S&P Warns Saudi Banks’ Capital Could Face Pressure as Lending and External Funding Rise
Global ratings agency cautions that rapid credit growth and heavier reliance on external funding may strain Saudi banks’ capital buffers
Saudi banks may see their capital positions come under pressure if current lending and funding trends continue, according to a recent analysis by S&P Global Ratings, which highlights evolving risks as the Kingdom’s financial sector supports robust credit growth.
The report notes that lending expansion in areas such as corporate and mortgage financing has outpaced local deposit growth, prompting many banks to increasingly tap international capital markets to meet funding needs, a strategy that could weigh on capital metrics if not carefully managed.
Although Saudi banks enter this phase with relatively strong capitalization, the shift towards alternative funding sources reflects a changing risk profile as the sector adapts to sustained demand for credit.

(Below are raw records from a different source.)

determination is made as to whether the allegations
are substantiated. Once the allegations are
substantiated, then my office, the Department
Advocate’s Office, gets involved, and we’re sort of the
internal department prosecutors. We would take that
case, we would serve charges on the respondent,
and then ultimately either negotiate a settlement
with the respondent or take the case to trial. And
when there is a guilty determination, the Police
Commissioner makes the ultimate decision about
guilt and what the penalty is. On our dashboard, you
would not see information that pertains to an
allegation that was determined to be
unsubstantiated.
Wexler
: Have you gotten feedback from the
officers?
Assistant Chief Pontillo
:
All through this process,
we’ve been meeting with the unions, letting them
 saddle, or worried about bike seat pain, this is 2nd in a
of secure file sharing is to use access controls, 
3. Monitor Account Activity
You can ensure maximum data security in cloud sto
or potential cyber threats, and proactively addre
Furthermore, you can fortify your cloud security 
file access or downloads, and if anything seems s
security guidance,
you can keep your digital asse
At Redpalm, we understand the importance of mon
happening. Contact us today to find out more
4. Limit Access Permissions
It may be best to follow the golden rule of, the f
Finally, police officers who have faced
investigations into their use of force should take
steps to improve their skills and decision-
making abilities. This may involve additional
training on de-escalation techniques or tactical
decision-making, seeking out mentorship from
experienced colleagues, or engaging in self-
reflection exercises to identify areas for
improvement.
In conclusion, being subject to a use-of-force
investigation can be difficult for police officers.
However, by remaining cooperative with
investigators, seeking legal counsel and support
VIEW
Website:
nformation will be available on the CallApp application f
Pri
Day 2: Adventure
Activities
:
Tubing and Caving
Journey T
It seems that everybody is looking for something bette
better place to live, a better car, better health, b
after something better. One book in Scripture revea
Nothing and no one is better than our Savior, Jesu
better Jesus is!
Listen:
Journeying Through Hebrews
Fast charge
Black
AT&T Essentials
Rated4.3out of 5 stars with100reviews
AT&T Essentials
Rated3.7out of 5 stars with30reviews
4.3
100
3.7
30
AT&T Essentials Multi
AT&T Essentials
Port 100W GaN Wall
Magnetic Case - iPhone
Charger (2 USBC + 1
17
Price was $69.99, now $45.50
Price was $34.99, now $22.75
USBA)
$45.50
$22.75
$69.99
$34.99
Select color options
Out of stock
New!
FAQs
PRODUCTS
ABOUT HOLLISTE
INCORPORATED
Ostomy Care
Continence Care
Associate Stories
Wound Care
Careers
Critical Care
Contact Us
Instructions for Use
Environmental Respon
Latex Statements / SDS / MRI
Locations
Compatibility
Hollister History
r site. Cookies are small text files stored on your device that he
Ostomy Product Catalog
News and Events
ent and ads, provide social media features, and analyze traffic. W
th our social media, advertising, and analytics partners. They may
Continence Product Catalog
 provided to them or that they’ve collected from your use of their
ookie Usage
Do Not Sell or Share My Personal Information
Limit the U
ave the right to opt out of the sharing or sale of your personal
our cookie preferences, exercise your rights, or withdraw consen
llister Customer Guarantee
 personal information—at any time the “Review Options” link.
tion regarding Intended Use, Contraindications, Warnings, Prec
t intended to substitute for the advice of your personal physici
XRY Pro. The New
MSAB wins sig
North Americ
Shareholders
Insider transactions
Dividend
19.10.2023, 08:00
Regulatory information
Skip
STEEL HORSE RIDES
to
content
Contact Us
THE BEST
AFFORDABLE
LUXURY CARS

S&P’s assessment points to the surging role of external funding, particularly in the form of bond issuances and foreign liabilities, as a response to domestic deposit shortfalls.
Over the past several years, net external debt for some lenders has moved from asset-rich positions into modest net external debt, signalling a broader transition in balance sheet structure.
Short-term interbank deposits and repurchase agreements have comprised a significant portion of foreign funding, raising questions about potential maturity mismatches and volatility risks, though S&P also acknowledges that much of this funding originates from within the Gulf Cooperation Council, where liquidity is strong.
The agency also highlights that mortgage lending, driven by government initiatives to expand home ownership, has grown sharply as a share of total bank credit, reinforcing the importance of managing funding and capital adequacy amidst rapid credit expansion.
To bolster capital positions, a number of banks have issued hybrid instruments such as additional tier 1 sukuk, helping strengthen regulatory capital ratios while attracting diverse investor bases.
S&P underscores that while current capital adequacy remains robust, with healthy buffer levels reported across the sector, continued reliance on external financing and hybrid instruments will require careful monitoring to preserve resilience.
Despite these risks, the report suggests that Saudi Arabia’s banking system has strong fundamentals, including solid profitability, resilient deposit bases and substantial sovereign backing, which together provide a cushion against short-term volatility.
S&P also expects that the growth trajectory under the Kingdom’s Vision 2030 reform agenda will maintain attractive lending opportunities for banks, underscoring the need for prudent risk management and diversified funding strategies as financial intermediation continues to expand.